The NHMRC concludes that there is currently no consistent evidence that wind farms cause adverse health effects in humans. Given the limitations of the existing evidence and continuing concerns expressed by some members of the community, further high quality research on the possible health effects of wind farms is required. NHMRC-funded studies are underway and are expected to report in 2020.

The World Health Organization (WHO) published noise guidelines for the European region in 2018, including guidelines for noise from wind farms. The recommendations of the WHO Guideline Development Group (GDG) are that for average noise exposure, noise levels produced by wind turbines should be below 45 dB Lden, as wind turbine noise above this level is associated with adverse health effects.

WHO states that there might be an increased risk for annoyance below these levels but there is a lack of evidence of an increased risk for adverse health outcomes.
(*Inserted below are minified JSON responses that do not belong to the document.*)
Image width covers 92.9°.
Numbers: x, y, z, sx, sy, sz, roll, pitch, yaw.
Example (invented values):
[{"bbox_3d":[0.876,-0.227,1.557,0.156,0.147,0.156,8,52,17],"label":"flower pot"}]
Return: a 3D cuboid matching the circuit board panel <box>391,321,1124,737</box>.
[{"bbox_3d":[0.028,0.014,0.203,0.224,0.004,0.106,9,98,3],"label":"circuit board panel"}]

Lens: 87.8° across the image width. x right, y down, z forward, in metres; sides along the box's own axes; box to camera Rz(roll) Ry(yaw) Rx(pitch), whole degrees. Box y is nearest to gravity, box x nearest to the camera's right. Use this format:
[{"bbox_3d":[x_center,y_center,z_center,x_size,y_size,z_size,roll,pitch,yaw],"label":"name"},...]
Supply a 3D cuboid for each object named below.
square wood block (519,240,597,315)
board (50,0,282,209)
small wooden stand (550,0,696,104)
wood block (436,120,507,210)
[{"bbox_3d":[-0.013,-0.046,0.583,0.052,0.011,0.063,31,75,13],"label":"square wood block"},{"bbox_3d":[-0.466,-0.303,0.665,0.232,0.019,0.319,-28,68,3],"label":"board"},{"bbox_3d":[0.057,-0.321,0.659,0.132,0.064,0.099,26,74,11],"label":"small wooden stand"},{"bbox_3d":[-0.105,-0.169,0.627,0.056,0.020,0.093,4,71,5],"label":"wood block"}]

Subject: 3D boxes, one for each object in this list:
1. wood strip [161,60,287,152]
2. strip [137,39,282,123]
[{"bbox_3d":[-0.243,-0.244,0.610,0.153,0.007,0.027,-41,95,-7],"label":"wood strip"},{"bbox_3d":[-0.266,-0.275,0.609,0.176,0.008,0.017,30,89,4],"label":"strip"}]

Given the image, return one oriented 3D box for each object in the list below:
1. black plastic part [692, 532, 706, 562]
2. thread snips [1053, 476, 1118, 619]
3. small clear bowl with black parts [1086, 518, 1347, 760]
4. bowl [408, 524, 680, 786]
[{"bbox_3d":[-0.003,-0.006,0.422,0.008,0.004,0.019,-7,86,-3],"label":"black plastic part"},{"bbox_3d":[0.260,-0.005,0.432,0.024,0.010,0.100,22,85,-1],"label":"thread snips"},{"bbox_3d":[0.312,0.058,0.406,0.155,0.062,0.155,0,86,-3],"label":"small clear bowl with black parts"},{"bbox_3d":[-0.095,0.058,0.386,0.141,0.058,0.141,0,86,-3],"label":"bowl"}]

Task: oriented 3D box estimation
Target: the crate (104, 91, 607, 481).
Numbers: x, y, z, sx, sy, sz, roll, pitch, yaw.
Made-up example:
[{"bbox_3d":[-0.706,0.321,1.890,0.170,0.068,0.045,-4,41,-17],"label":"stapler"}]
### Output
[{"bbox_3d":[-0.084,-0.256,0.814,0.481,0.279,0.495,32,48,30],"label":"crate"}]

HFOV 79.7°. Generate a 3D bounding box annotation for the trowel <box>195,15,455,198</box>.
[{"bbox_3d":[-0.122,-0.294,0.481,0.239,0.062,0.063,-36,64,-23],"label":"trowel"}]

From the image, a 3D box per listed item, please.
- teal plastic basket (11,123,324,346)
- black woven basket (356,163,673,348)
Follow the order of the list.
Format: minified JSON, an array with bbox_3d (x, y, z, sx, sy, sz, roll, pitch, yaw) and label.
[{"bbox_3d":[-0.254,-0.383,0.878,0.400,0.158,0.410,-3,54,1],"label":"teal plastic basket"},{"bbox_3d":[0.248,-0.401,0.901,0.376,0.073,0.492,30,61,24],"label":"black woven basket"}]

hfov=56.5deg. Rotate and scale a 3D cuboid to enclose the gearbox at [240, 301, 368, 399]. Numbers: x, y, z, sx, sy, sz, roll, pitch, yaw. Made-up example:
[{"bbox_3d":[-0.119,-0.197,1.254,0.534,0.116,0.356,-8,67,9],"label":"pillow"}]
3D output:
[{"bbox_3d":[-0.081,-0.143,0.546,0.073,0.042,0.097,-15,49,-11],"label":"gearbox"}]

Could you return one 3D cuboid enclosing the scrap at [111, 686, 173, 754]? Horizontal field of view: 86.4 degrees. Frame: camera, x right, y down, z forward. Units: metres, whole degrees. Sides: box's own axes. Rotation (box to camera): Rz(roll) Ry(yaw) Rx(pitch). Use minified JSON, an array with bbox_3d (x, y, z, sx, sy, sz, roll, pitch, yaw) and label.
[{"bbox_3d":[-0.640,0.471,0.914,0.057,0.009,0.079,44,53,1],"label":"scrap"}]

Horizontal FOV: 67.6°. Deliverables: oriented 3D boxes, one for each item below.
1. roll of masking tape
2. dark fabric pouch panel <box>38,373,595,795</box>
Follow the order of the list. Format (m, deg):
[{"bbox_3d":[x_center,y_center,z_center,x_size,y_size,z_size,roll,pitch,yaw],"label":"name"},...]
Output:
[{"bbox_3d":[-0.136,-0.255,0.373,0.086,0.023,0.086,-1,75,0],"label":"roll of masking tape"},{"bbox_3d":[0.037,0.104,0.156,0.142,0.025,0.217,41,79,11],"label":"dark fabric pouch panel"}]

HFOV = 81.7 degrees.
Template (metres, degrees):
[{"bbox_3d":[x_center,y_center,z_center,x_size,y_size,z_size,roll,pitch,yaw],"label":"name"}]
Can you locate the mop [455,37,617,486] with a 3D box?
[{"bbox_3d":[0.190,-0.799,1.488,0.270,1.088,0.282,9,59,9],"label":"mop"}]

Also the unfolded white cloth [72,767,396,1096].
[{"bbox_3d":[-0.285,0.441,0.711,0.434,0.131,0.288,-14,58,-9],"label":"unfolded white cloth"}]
It acknowledges that the quality of the data on health effects of noise from wind turbines is low.

The EPA Wind farms environmental noise guidelines published in 2009 stated that the predicted equivalent noise level (LAeq,10), adjusted for tonality, should not exceed 35dB(A) in localities which are primarily intended for rural living, or 40dB(A) in other zones, or the background noise (LA90,10) by more than 5dB(A), whichever is the greater.

The EPA continues to monitor NHMRC, WHO, and other scientific and technical research associated with noise impacts from wind farms, and will seek to incorporate any latest advancements into its guidelines.

During 2012–13, the EPA undertook a noise study at the Waterloo Wind Farm approximately 100 km north of Adelaide. The study was in response to community concerns over potential noise generated from wind turbines. The study found that noise from the wind farm, where detectable, complied with the conditions of the development approval and EPA guidelines.